The following structure provides a template to guide researchers through important aspects of ethics.
1) Context Provide information about your work / project / study to set the scene. Such information should include: funding, motivation, expected scientific outcomes, study design, methods used, reasons for this particular research being important...
2) Overall Ethical Issues Describe the ethical issues raised by the objectives of your research, its respective results or findings and the potential consequences of your research outcomes. Provide details about how the identified overall ethical issues will be addressed.
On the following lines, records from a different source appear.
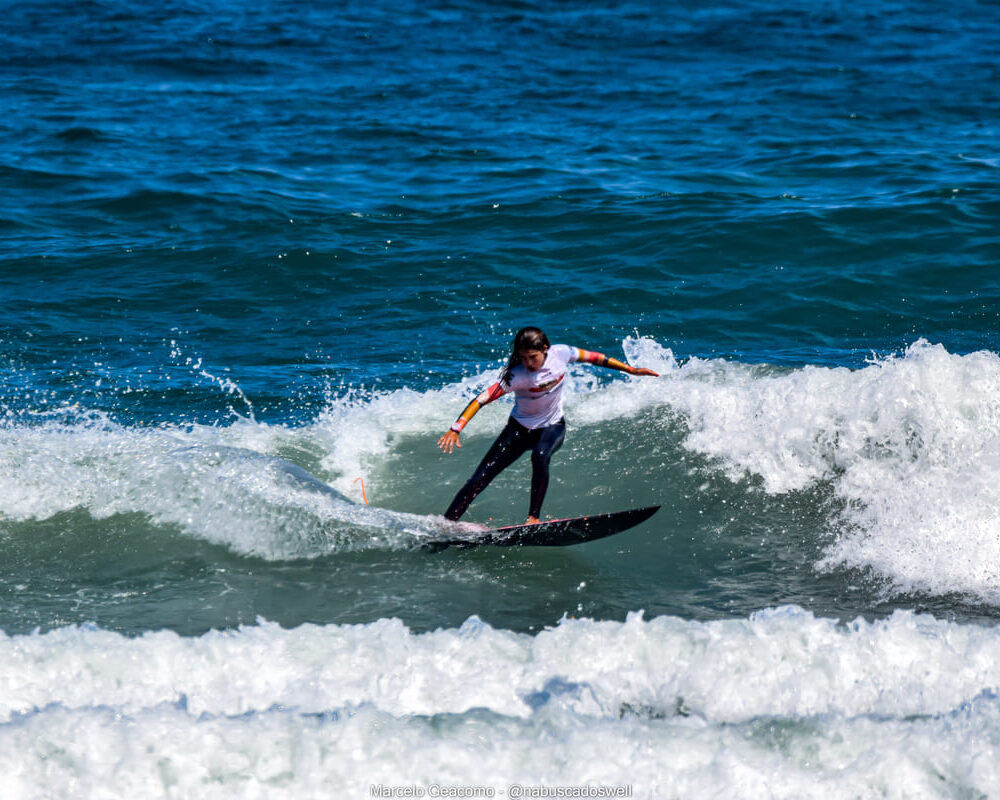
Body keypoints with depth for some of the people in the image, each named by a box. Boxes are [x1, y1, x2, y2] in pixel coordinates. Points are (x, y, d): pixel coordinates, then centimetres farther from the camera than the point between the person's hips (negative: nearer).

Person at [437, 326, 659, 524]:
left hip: (553, 426, 1)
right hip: (521, 427, -1)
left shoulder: (560, 354, -18)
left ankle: (534, 517, -25)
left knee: (540, 456, -34)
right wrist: (456, 429, -43)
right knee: (481, 478, -10)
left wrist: (630, 370, 3)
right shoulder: (517, 375, -27)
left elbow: (593, 357, -2)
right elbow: (482, 399, -32)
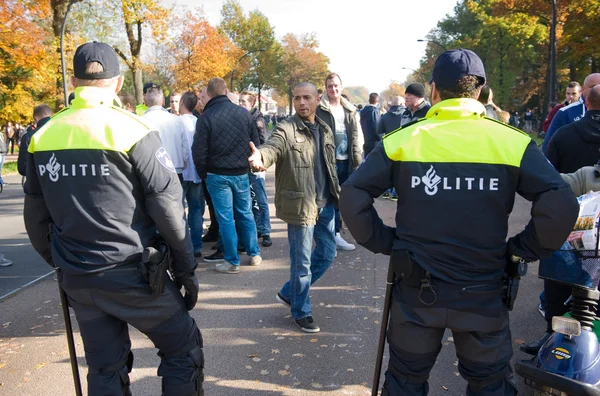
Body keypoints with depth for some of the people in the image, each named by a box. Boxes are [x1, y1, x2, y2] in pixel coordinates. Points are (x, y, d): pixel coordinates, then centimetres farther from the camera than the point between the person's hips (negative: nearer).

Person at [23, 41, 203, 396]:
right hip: (131, 273, -5)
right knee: (183, 348, 12)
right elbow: (169, 210, -13)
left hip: (77, 279, 6)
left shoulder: (42, 138, 3)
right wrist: (187, 269, -3)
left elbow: (35, 217, 10)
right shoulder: (132, 131, -12)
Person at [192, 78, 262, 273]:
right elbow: (255, 142, 5)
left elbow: (199, 151, -9)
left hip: (217, 175, -3)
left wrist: (203, 173, 5)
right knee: (246, 214, 15)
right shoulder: (244, 113, 0)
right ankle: (254, 254, 23)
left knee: (225, 218, 3)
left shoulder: (206, 117, -10)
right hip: (241, 173, 3)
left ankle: (232, 262, 9)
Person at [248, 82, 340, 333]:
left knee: (327, 254, 16)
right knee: (302, 262, 3)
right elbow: (272, 147, -33)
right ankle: (301, 312, 24)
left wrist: (337, 195, 17)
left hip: (325, 203, 7)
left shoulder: (325, 130, 10)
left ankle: (289, 293, 34)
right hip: (300, 205, -7)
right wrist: (260, 155, -56)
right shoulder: (286, 129, -12)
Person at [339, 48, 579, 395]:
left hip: (416, 291, 0)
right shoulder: (513, 143, -8)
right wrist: (523, 249, -1)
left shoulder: (402, 141, -7)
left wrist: (384, 242, 1)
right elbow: (562, 206, -15)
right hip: (483, 293, 0)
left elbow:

3) Participants Who are your participants or in which way does your research impact on people. Provide details about how you will be recruiting participants (inclusion/exclusion critera, sites of recruitement, process...) and how you will obtain informed consent (procedure for informing people, choices offered...). Example information sheets and consent forms are useful too, as appendices.
4) Risks and Benefits to Stakeholders Go through the list of all directly involved or indirectly affected groups of people discussing what the potential risks to them are (e.g., physical, psychological, financial...) and how they might benefit (e.g., reward, self-esteem, new skills, fun...).
5) Data Collection and Privacy Explain in detail which data you will be collecting, how you collect it, how it will be stored and secured and what measures will be taken to protect the privacy of people involved.
6) Legal Boundaries and Guiding Documents What relevant ethical and legal documents apply to the proposed research and/or what ethical guidance documents will be relied on? In which ways will these documents apply?
7) Ethics Monitoring Explain which structures or procedures you have in place to monitor ethics and to be able to react to ethical issues that were not foreseen in this document.
8) Conflict Resolution What are the potential conflicts that may arise in the research (e.g., between stakeholders and researchers) and how are they to be solved?
9) Other Ethical Concerns Are there other ethical concerns that need to be addressed (for example, unintended uses of an application, findings unrelated to the study goals etc.)